▸ **RAW DATA**

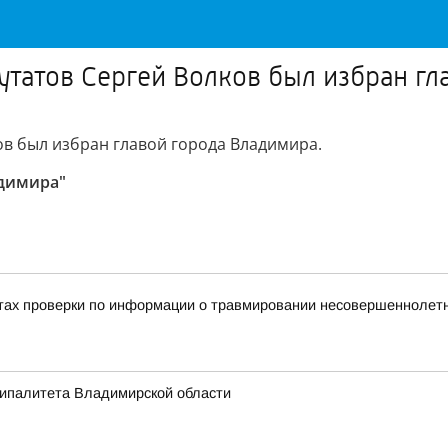
утатов Сергей Волков был избран г
ов был избран главой города Владимира.
адимира"
тах проверки по информации о травмировании несовершеннолетне
ципалитета Владимирской области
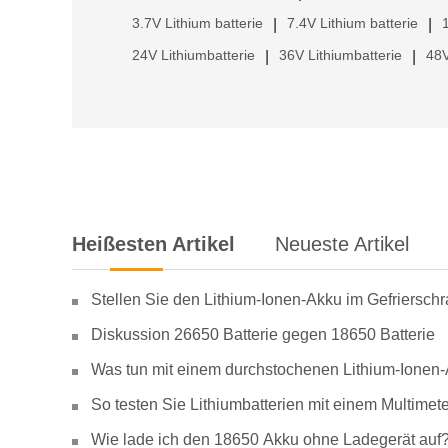
3.7V Lithium batterie
7.4V Lithium batterie
|
|
24V Lithiumbatterie
36V Lithiumbatterie
48V
|
|
Heißesten Artikel
Neueste Artikel
Stellen Sie den Lithium-Ionen-Akku im Gefriersch
Diskussion 26650 Batterie gegen 18650 Batterie
Was tun mit einem durchstochenen Lithium-Ionen
So testen Sie Lithiumbatterien mit einem Multimete
Wie lade ich den 18650 Akku ohne Ladegerät auf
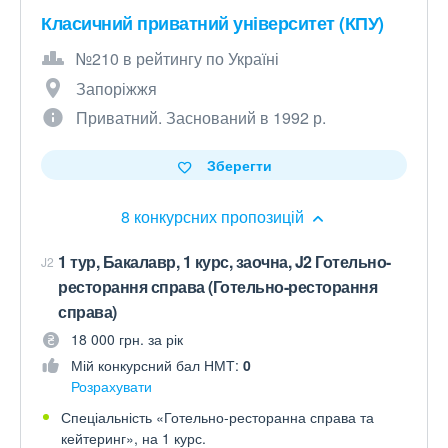
Класичний приватний університет (КПУ)
№210 в рейтингу по Україні
Запоріжжя
Приватний. Заснований в 1992 р.
Зберегти
8 конкурсних пропозицій
1 тур, Бакалавр, 1 курс, заочна, J2 Готельно-
J2
ресторання справа (Готельно-ресторання
справа)
18 000 грн. за рік
Мій конкурсний бал НМТ:
0
Розрахувати
Спеціальність «Готельно-ресторанна справа та
кейтеринг», на 1 курс.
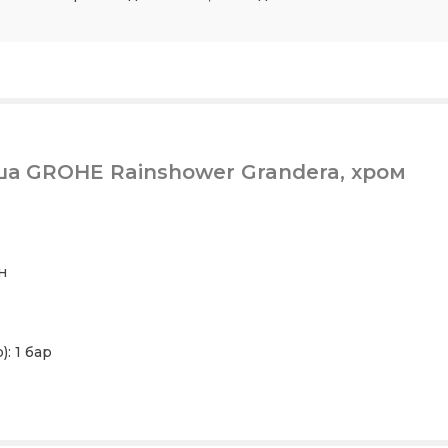
ша GROHE Rainshower Grandera, хром
н
: 1 бар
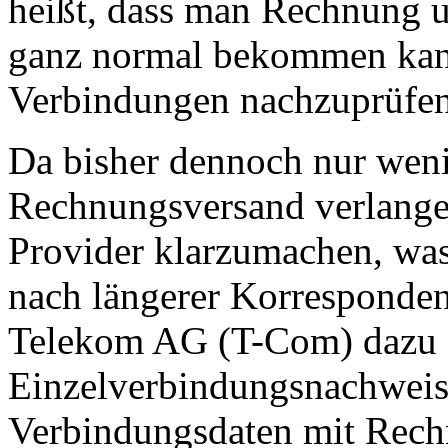
heißt, dass man Rechnung 
ganz normal bekommen kann
Verbindungen nachzuprüfen
Da bisher dennoch nur wen
Rechnungsversand verlangen
Provider klarzumachen, was 
nach längerer Korresponden
Telekom AG (T-Com) dazu 
Einzelverbindungsnachweis 
Verbindungsdaten mit Rech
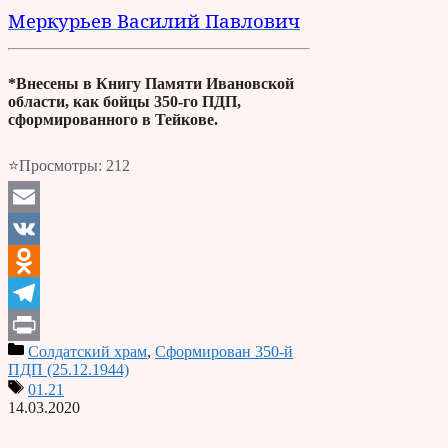
Меркурьев Василий Павлович
*Внесены в Книгу Памяти Ивановской
области, как бойцы 350-го ПДП,
сформированного в Тейкове.
⭐Просмотры:
212
Email
VK
Odnoklassniki
Telegram
Солдатский храм
,
Сформирован 350-й
Print
ПДП (25.12.1944)
01.21
14.03.2020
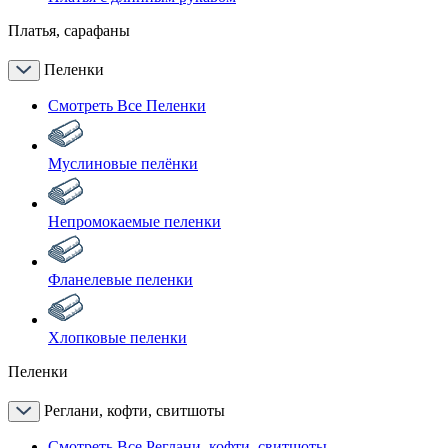
Платья, сарафаны
Пеленки
Смотреть Все Пеленки
Муслиновые пелёнки
Непромокаемые пеленки
Фланелевые пеленки
Хлопковые пеленки
Пеленки
Реглани, кофти, свитшоты
Смотреть Все Реглани, кофти, свитшоты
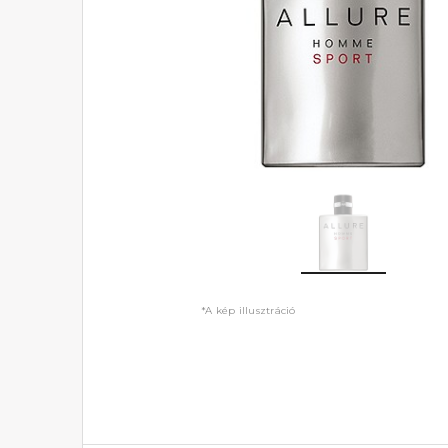
*A kép illusztráció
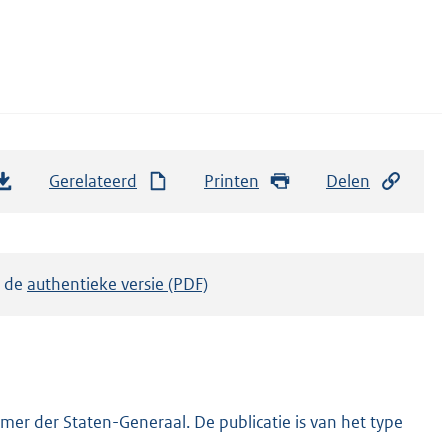
Gerelateerd
Printen
Delen
k de
authentieke versie (PDF)
er der Staten-Generaal. De publicatie is van het type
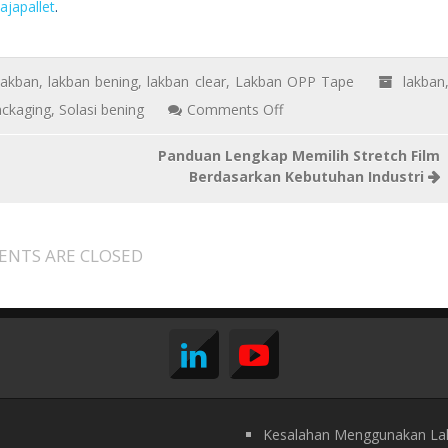
ajapallet
.
lakban
,
lakban bening
,
lakban clear
,
Lakban OPP Tape
lakban
on
ackaging
,
Solasi bening
Comments Off
Jual
Panduan Lengkap Memilih Stretch Film
Lakban
Berdasarkan Kebutuhan Industri
OPP
Tape
Bening
NTS ARE CLOSED
Cikarang
Kesalahan Menggunakan La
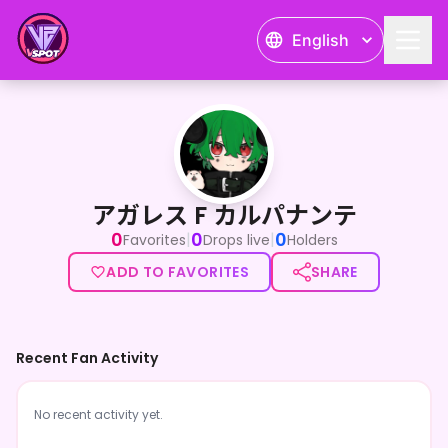
English
アガレス F カルパナンテ
アガレス F カルパナンテ
0
0
0
|
|
Favorites
Drops live
Holders
ADD TO FAVORITES
SHARE
Recent Fan Activity
No recent activity yet.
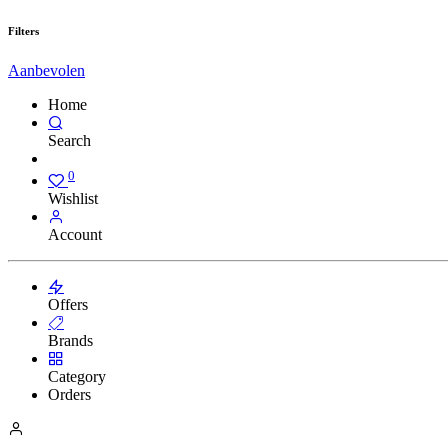
Filters
Aanbevolen
Home
Search
0
Wishlist
Account
Offers
Brands
Category
Orders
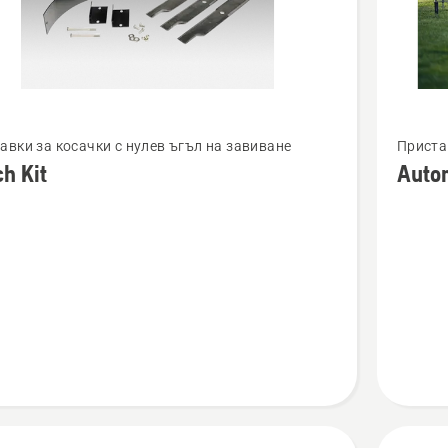
Вижте
авки за косачки с нулев ъгъл на завиване
Приста
повече
h Kit
Auto
бности
подроб
за
Automo
Tempora
Fence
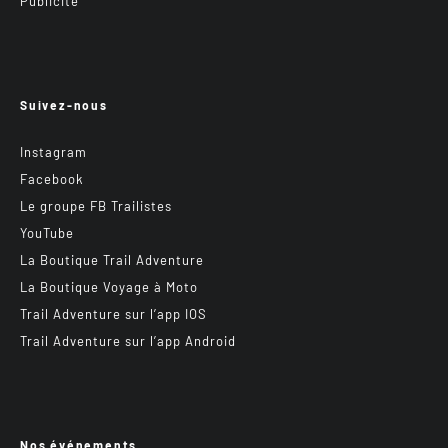
Publicité
Suivez-nous
Instagram
Facebook
Le groupe FB Trailistes
YouTube
La Boutique Trail Adventure
La Boutique Voyage à Moto
Trail Adventure sur l’app IOS
Trail Adventure sur l’app Android
Nos événements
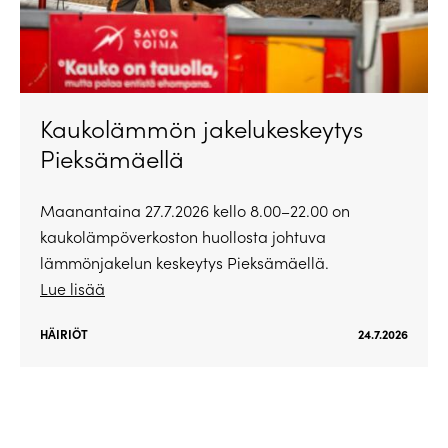
Kaukolämmön jakelukeskeytys
Pieksämäellä
Maanantaina 27.7.2026 kello 8.00–22.00 on
kaukolämpöverkoston huollosta johtuva
lämmönjakelun keskeytys Pieksämäellä.
Lue lisää
HÄIRIÖT
24.7.2026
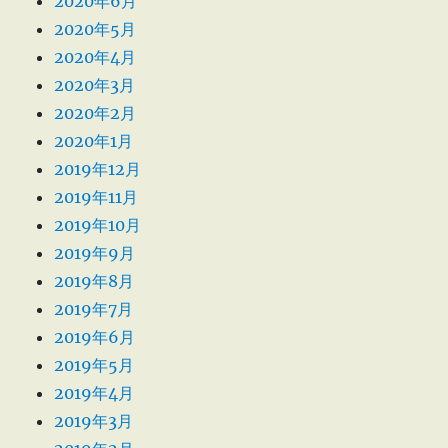
2020年6月
2020年5月
2020年4月
2020年3月
2020年2月
2020年1月
2019年12月
2019年11月
2019年10月
2019年9月
2019年8月
2019年7月
2019年6月
2019年5月
2019年4月
2019年3月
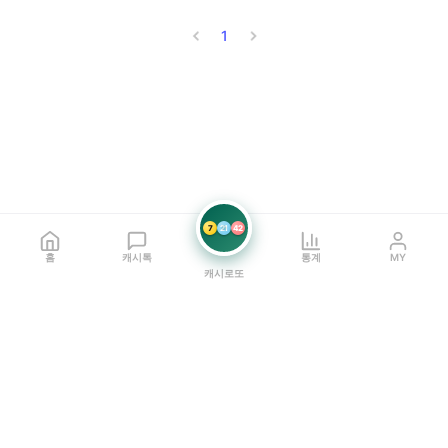
1
7
21
42
홈
캐시톡
통계
MY
캐시로또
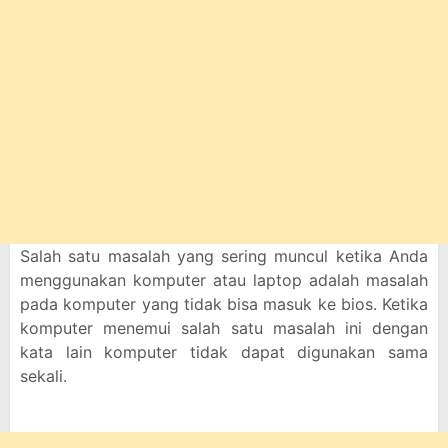
Salah satu masalah yang sering muncul ketika Anda
menggunakan komputer atau laptop adalah masalah
pada komputer yang tidak bisa masuk ke bios. Ketika
komputer menemui salah satu masalah ini dengan
kata lain komputer tidak dapat digunakan sama
sekali.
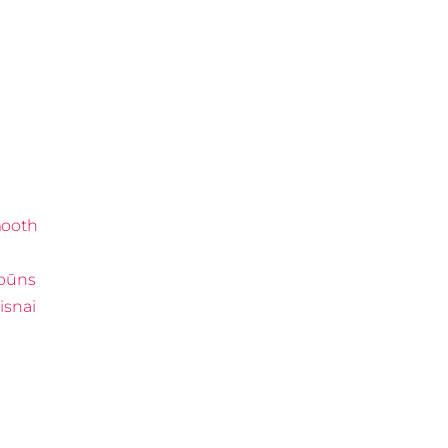
mooth
pūns
isnai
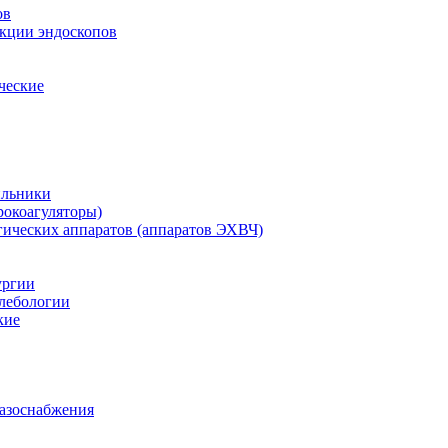
ов
екции эндоскопов
ческие
ильники
рокоагуляторы)
гических аппаратов (аппаратов ЭХВЧ)
ургии
лебологии
кие
газоснабжения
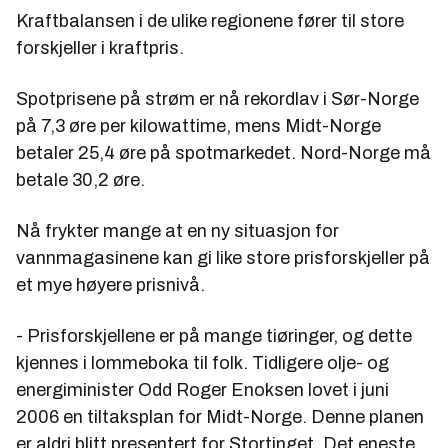
Kraftbalansen i de ulike regionene fører til store
forskjeller i kraftpris.
Spotprisene på strøm er nå rekordlav i Sør-Norge
på 7,3 øre per kilowattime, mens Midt-Norge
betaler 25,4 øre på spotmarkedet. Nord-Norge må
betale 30,2 øre.
Nå frykter mange at en ny situasjon for
vannmagasinene kan gi like store prisforskjeller på
et mye høyere prisnivå.
- Prisforskjellene er på mange tiøringer, og dette
kjennes i lommeboka til folk. Tidligere olje- og
energiminister Odd Roger Enoksen lovet i juni
2006 en tiltaksplan for Midt-Norge. Denne planen
er aldri blitt presentert for Stortinget. Det eneste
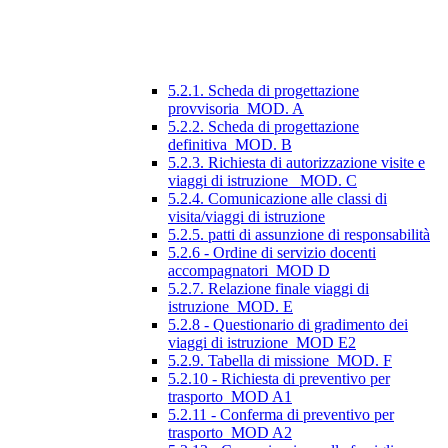
5.2.1. Scheda di progettazione
provvisoria_MOD. A
5.2.2. Scheda di progettazione
definitiva_MOD. B
5.2.3. Richiesta di autorizzazione visite e
viaggi di istruzione_ MOD. C
5.2.4. Comunicazione alle classi di
visita/viaggi di istruzione
5.2.5. patti di assunzione di responsabilità
5.2.6 - Ordine di servizio docenti
accompagnatori_MOD D
5.2.7. Relazione finale viaggi di
istruzione_MOD. E
5.2.8 - Questionario di gradimento dei
viaggi di istruzione_MOD E2
5.2.9. Tabella di missione_MOD. F
5.2.10 - Richiesta di preventivo per
trasporto_MOD A1
5.2.11 - Conferma di preventivo per
trasporto_MOD A2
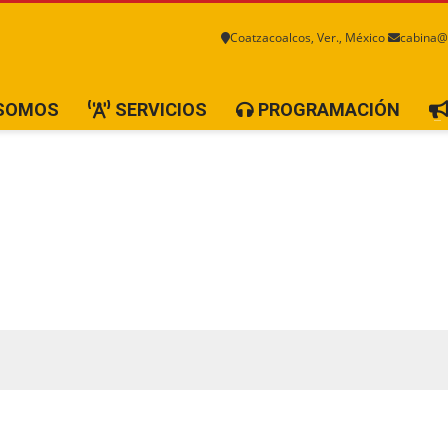
Coatzacoalcos, Ver., México
cabina@
 SOMOS
SERVICIOS
PROGRAMACIÓN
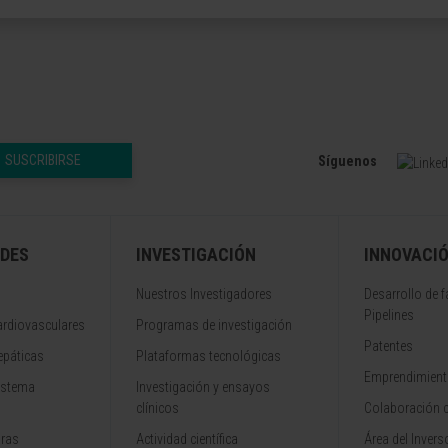
SUSCRIBIRSE
Síguenos
DES
INVESTIGACIÓN
INNOVACI
Nuestros Investigadores
Desarrollo de 
Pipelines
rdiovasculares
Programas de investigación
Patentes
epáticas
Plataformas tecnológicas
Emprendimiento
istema
Investigación y ensayos
clínicos
Colaboración 
aras
Actividad científica
Área del Invers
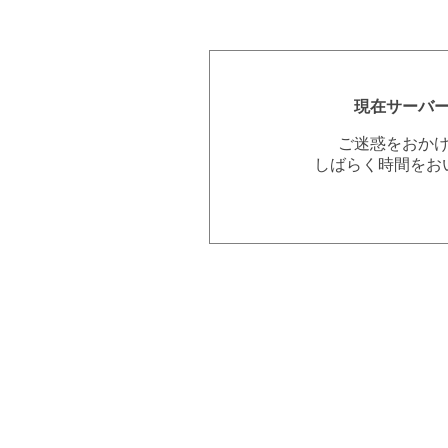
現在サーバ
ご迷惑をおか
しばらく時間をお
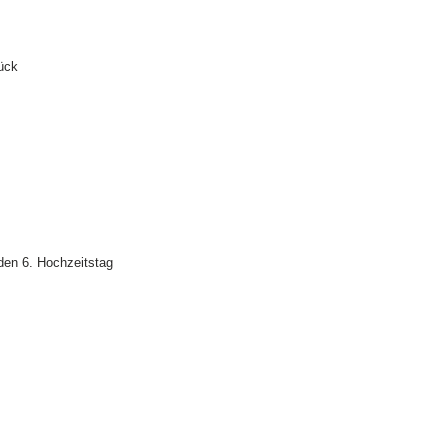
ück
den 6. Hochzeitstag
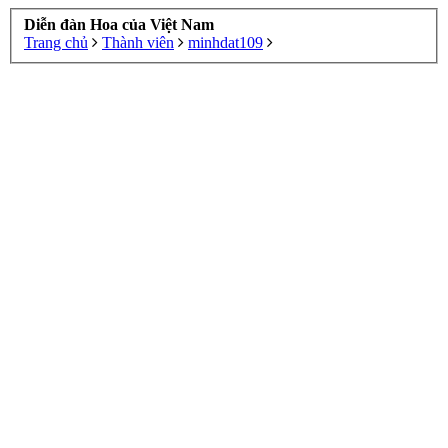
Diễn đàn Hoa của Việt Nam
Trang chủ
Thành viên
minhdat109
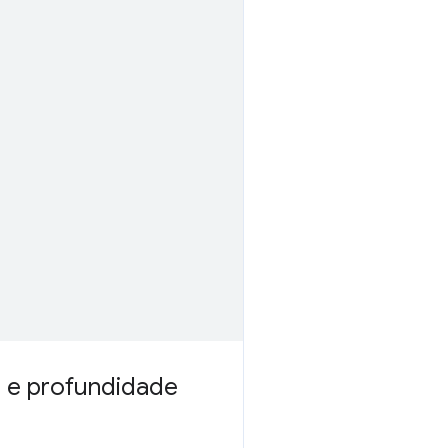
l e profundidade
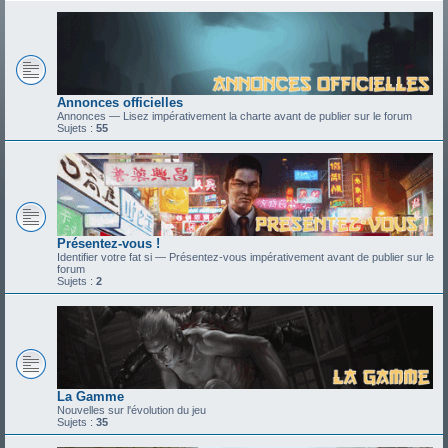
Annonces officielles
Annonces — Lisez impérativement la charte avant de publier sur le forum
Sujets :
55
Présentez-vous !
Identifier votre fat si — Présentez-vous impérativement avant de publier sur le
forum
Sujets :
2
La Gamme
Nouvelles sur l'évolution du jeu
Sujets :
35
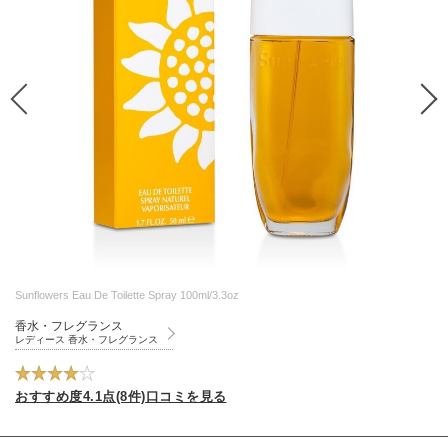
Sunflowers Eau De Toilette Spray 100ml/3.3oz
香水・フレグランス
レディース 香水・フレグランス
おすすめ度4.1点(8件)口コミを見る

▸ **WHAT YOU SHOULD DO**
Can you copy every line of text in this material word for word, leaving the pictures out of your answer?

▸ **ANSWER SPACE**
утатов Сергей Волков был избран г
ов был избран главой города Владимира.
адимира"
тах проверки по информации о травмировании несовершеннолетне
ципалитета Владимирской области
3.7V Lithium batterie
7.4V Lithium batterie
|
|
24V Lithiumbatterie
36V Lithiumbatterie
48V
|
|
Heißesten Artikel
Neueste Artikel
Stellen Sie den Lithium-Ionen-Akku im Gefriersch
Diskussion 26650 Batterie gegen 18650 Batterie
Was tun mit einem durchstochenen Lithium-Ionen
So testen Sie Lithiumbatterien mit einem Multimete
Wie lade ich den 18650 Akku ohne Ladegerät auf
Класичний приватний університет (КПУ)
№210 в рейтингу по Україні
Запоріжжя
Приватний. Заснований в 1992 р.
Зберегти
8 конкурсних пропозицій
1 тур, Бакалавр, 1 курс, заочна, J2 Готельно-
J2
ресторання справа (Готельно-ресторання
справа)
18 000 грн. за рік
Мій конкурсний бал НМТ:
0
Розрахувати
Спеціальність «Готельно-ресторанна справа та
кейтеринг», на 1 курс.
ша GROHE Rainshower Grandera, хром
н
: 1 бар
heißt, dass man Rechnung 
ganz normal bekommen kann
Verbindungen nachzuprüfen
Da bisher dennoch nur wen
Rechnungsversand verlangen
Provider klarzumachen, was 
nach längerer Korresponden
Telekom AG (T-Com) dazu 
Einzelverbindungsnachweis 
Verbindungsdaten mit Rech
Меркурьев Василий Павлович
*Внесены в Книгу Памяти Ивановской
области, как бойцы 350-го ПДП,
сформированного в Тейкове.
⭐Просмотры:
212
Email
VK
Odnoklassniki
Telegram
Солдатский храм
,
Сформирован 350-й
Print
ПДП (25.12.1944)
01.21
14.03.2020
Платья, сарафаны
Пеленки
Смотреть Все Пеленки
Муслиновые пелёнки
Непромокаемые пеленки
Фланелевые пеленки
Хлопковые пеленки
Пеленки
Реглани, кофти, свитшоты
Смотреть Все Реглани, кофти, свитшоты
*A kép illusztráció
Gerelateerd
Printen
Delen
k de
authentieke versie (PDF)
er der Staten-Generaal. De publicatie is van het type
ajapallet
.
lakban
,
lakban bening
,
lakban clear
,
Lakban OPP Tape
lakban
on
ackaging
,
Solasi bening
Comments Off
Jual
Panduan Lengkap Memilih Stretch Film
Lakban
Berdasarkan Kebutuhan Industri
OPP
Tape
Bening
NTS ARE CLOSED
Cikarang
Kesalahan Menggunakan La
English
アガレス F カルパナンテ
アガレス F カルパナンテ
0
0
0
|
|
Favorites
Drops live
Holders
ADD TO FAVORITES
SHARE
Recent Fan Activity
No recent activity yet.
Filters
Aanbevolen
Home
Search
0
Wishlist
Account
Offers
Brands
Category
Orders
Вижте
авки за косачки с нулев ъгъл на завиване
Приста
повече
h Kit
Auto
бности
подроб
за
Automo
Tempora
Fence
Publicité
Suivez-nous
Instagram
Facebook
Le groupe FB Trailistes
YouTube
La Boutique Trail Adventure
La Boutique Voyage à Moto
Trail Adventure sur l’app IOS
Trail Adventure sur l’app Android
Nos événements
Kaukolämmön jakelukeskeytys
Pieksämäellä
Maanantaina 27.7.2026 kello 8.00–22.00 on
kaukolämpöverkoston huollosta johtuva
lämmönjakelun keskeytys Pieksämäellä.
Lue lisää
HÄIRIÖT
24.7.2026
2020年6月
2020年5月
2020年4月
2020年3月
2020年2月
2020年1月
2019年12月
2019年11月
2019年10月
2019年9月
2019年8月
2019年7月
2019年6月
2019年5月
2019年4月
2019年3月
1
7
21
42
홈
캐시톡
통계
MY
캐시로또
Salah satu masalah yang sering muncul ketika Anda
menggunakan komputer atau laptop adalah masalah
pada komputer yang tidak bisa masuk ke bios. Ketika
komputer menemui salah satu masalah ini dengan
kata lain komputer tidak dapat digunakan sama
sekali.
mooth
pūns
isnai
ов
екции эндоскопов
ческие
ильники
рокоагуляторы)
гических аппаратов (аппаратов ЭХВЧ)
ургии
лебологии
кие
газоснабжения
Kraftbalansen i de ulike regionene fører til store
forskjeller i kraftpris.
Spotprisene på strøm er nå rekordlav i Sør-Norge
på 7,3 øre per kilowattime, mens Midt-Norge
betaler 25,4 øre på spotmarkedet. Nord-Norge må
betale 30,2 øre.
Nå frykter mange at en ny situasjon for
vannmagasinene kan gi like store prisforskjeller på
et mye høyere prisnivå.
- Prisforskjellene er på mange tiøringer, og dette
kjennes i lommeboka til folk. Tidligere olje- og
energiminister Odd Roger Enoksen lovet i juni
2006 en tiltaksplan for Midt-Norge. Denne planen
er aldri blitt presentert for Stortinget. Det eneste
5.2.1. Scheda di progettazione
provvisoria_MOD. A
5.2.2. Scheda di progettazione
definitiva_MOD. B
5.2.3. Richiesta di autorizzazione visite e
viaggi di istruzione_ MOD. C
5.2.4. Comunicazione alle classi di
visita/viaggi di istruzione
5.2.5. patti di assunzione di responsabilità
5.2.6 - Ordine di servizio docenti
accompagnatori_MOD D
5.2.7. Relazione finale viaggi di
istruzione_MOD. E
5.2.8 - Questionario di gradimento dei
viaggi di istruzione_MOD E2
5.2.9. Tabella di missione_MOD. F
5.2.10 - Richiesta di preventivo per
trasporto_MOD A1
5.2.11 - Conferma di preventivo per
trasporto_MOD A2
Coatzacoalcos, Ver., México
cabina@
 SOMOS
SERVICIOS
PROGRAMACIÓN
SUSCRIBIRSE
Síguenos
DES
INVESTIGACIÓN
INNOVACI
Nuestros Investigadores
Desarrollo de 
Pipelines
rdiovasculares
Programas de investigación
Patentes
epáticas
Plataformas tecnológicas
Emprendimiento
istema
Investigación y ensayos
clínicos
Colaboración 
aras
Actividad científica
Área del Invers
現在サーバ
ご迷惑をおか
しばらく時間をお
ück
den 6. Hochzeitstag
Diễn đàn Hoa của Việt Nam
Trang chủ
Thành viên
minhdat109
l e profundidade
Annonces officielles
Annonces — Lisez impérativement la charte avant de publier sur le forum
Sujets :
55
Présentez-vous !
Identifier votre fat si — Présentez-vous impérativement avant de publier sur le
forum
Sujets :
2
La Gamme
Nouvelles sur l'évolution du jeu
Sujets :
35
Sunflowers Eau De Toilette Spray 100ml/3.3oz
香水・フレグランス
レディース 香水・フレグランス
おすすめ度4.1点(8件)口コミを見る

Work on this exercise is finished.